Information supplied:
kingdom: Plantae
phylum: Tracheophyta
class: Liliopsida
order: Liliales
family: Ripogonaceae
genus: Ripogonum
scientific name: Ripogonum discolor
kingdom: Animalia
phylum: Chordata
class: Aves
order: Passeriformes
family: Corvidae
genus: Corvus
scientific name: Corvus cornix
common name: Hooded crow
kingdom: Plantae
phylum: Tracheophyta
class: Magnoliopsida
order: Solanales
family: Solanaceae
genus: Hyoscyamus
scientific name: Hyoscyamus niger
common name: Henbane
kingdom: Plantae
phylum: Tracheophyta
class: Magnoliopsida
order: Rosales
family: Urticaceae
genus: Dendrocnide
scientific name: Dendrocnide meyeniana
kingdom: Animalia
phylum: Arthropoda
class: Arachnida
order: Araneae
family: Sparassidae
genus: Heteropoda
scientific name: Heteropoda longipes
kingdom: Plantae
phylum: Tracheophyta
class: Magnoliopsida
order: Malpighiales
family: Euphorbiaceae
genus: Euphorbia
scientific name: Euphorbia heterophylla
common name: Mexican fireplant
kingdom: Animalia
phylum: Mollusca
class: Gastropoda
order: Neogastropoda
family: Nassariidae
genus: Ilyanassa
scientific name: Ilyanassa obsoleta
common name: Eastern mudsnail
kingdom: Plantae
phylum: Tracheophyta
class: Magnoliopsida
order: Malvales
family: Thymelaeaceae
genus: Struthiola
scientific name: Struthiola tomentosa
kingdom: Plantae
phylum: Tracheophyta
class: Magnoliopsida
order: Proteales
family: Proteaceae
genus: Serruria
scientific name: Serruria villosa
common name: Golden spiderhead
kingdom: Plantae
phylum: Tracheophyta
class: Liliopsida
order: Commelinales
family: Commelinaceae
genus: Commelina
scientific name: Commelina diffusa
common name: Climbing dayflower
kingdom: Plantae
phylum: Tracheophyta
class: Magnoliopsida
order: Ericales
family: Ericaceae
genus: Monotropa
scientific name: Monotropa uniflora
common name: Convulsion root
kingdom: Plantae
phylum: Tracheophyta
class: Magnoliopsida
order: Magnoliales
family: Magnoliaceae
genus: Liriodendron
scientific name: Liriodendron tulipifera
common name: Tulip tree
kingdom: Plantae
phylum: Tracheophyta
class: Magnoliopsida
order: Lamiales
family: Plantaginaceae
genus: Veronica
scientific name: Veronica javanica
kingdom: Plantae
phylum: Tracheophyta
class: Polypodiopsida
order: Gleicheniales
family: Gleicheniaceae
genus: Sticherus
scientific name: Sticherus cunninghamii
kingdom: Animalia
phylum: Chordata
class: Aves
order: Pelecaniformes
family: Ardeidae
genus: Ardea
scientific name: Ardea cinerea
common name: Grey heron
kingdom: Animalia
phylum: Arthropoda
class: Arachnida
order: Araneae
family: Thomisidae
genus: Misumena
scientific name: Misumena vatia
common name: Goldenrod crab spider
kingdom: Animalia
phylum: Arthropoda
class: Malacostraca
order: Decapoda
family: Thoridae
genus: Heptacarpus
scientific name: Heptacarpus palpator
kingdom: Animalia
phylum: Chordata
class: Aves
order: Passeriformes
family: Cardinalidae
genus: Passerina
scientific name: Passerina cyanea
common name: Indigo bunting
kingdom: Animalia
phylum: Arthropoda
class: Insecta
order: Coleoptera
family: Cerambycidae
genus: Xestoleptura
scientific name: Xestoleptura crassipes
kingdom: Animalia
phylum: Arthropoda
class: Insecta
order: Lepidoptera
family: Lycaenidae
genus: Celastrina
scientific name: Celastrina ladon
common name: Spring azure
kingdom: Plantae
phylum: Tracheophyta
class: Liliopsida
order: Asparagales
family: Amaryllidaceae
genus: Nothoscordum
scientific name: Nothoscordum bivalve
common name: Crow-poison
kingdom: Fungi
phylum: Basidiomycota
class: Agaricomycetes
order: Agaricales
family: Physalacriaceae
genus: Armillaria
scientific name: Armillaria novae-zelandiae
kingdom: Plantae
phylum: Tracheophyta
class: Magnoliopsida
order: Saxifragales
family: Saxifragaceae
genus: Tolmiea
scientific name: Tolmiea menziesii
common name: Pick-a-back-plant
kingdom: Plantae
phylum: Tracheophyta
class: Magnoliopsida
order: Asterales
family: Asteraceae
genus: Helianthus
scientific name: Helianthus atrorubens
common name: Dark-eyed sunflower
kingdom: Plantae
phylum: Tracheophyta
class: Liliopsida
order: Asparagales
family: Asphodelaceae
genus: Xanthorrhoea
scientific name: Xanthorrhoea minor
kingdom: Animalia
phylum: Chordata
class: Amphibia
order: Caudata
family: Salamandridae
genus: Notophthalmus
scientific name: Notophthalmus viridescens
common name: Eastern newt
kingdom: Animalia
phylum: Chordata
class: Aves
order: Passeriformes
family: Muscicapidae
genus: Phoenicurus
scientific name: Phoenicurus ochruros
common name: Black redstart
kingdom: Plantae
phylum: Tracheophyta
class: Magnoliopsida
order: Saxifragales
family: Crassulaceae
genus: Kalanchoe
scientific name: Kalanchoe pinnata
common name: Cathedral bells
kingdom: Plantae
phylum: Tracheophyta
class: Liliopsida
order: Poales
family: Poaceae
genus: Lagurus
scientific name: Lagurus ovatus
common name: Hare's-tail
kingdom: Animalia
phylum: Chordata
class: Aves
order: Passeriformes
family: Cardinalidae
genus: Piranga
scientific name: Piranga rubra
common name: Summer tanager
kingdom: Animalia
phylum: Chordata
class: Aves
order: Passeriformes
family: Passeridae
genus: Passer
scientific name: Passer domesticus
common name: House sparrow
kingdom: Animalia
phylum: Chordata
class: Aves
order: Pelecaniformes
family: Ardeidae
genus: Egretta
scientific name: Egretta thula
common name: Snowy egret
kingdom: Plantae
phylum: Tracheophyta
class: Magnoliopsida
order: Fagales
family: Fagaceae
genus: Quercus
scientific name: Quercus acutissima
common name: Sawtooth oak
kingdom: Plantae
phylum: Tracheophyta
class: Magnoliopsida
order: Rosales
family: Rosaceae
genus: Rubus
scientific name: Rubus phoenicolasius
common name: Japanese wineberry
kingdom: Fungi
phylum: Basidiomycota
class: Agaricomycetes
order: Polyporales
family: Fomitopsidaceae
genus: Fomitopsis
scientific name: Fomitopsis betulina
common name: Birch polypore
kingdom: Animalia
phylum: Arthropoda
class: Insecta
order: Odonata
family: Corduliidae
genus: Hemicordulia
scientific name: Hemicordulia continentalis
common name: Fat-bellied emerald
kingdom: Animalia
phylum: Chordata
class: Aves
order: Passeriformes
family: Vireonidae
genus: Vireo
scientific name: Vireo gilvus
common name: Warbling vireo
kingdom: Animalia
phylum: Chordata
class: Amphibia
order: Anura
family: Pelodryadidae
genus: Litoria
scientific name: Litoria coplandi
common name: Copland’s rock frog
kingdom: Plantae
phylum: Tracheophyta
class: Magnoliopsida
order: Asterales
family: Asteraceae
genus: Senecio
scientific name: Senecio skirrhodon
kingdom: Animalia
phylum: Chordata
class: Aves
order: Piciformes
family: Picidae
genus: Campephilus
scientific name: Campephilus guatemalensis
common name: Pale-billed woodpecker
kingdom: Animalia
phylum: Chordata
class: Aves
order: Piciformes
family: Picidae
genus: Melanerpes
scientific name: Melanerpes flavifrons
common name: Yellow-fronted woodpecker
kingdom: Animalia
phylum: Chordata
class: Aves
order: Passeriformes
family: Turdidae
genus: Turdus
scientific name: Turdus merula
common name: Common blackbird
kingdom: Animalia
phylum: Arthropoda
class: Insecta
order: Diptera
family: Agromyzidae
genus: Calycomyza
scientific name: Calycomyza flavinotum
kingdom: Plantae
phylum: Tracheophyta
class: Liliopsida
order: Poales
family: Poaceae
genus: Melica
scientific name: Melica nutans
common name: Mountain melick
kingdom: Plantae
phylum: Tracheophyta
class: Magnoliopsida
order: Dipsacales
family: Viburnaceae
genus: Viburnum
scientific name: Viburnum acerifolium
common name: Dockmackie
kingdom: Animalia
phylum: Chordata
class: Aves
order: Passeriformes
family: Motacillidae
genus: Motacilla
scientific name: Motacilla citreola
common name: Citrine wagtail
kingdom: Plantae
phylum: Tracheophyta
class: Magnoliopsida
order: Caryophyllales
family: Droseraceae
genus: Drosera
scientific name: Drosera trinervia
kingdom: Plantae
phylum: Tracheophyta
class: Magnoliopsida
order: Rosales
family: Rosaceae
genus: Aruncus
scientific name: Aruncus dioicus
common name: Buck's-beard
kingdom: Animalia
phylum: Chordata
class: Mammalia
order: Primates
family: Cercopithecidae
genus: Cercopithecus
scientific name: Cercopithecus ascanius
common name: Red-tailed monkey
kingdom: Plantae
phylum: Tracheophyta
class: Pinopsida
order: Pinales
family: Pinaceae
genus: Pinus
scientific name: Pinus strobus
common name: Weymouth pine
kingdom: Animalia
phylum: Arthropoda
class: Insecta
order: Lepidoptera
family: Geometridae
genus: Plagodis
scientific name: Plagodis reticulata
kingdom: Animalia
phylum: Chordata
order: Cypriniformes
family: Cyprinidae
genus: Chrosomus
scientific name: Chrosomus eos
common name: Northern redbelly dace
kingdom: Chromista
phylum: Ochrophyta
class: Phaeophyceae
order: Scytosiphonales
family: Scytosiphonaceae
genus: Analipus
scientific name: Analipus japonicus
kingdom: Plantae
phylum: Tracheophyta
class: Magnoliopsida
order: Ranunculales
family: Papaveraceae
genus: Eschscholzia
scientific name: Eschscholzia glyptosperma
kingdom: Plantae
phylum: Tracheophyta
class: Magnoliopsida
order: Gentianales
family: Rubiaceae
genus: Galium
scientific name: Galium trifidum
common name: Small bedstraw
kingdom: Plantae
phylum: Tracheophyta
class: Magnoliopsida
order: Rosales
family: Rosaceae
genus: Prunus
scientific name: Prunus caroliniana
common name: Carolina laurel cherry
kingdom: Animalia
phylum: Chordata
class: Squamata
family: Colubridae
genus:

What needs to be done:
Copy every line of the records word for word, from the first line through the line that contains "scientific name: Dendrocnide meyeniana", including that line.

Expected answer:
kingdom: Plantae
phylum: Tracheophyta
class: Liliopsida
order: Liliales
family: Ripogonaceae
genus: Ripogonum
scientific name: Ripogonum discolor
kingdom: Animalia
phylum: Chordata
class: Aves
order: Passeriformes
family: Corvidae
genus: Corvus
scientific name: Corvus cornix
common name: Hooded crow
kingdom: Plantae
phylum: Tracheophyta
class: Magnoliopsida
order: Solanales
family: Solanaceae
genus: Hyoscyamus
scientific name: Hyoscyamus niger
common name: Henbane
kingdom: Plantae
phylum: Tracheophyta
class: Magnoliopsida
order: Rosales
family: Urticaceae
genus: Dendrocnide
scientific name: Dendrocnide meyeniana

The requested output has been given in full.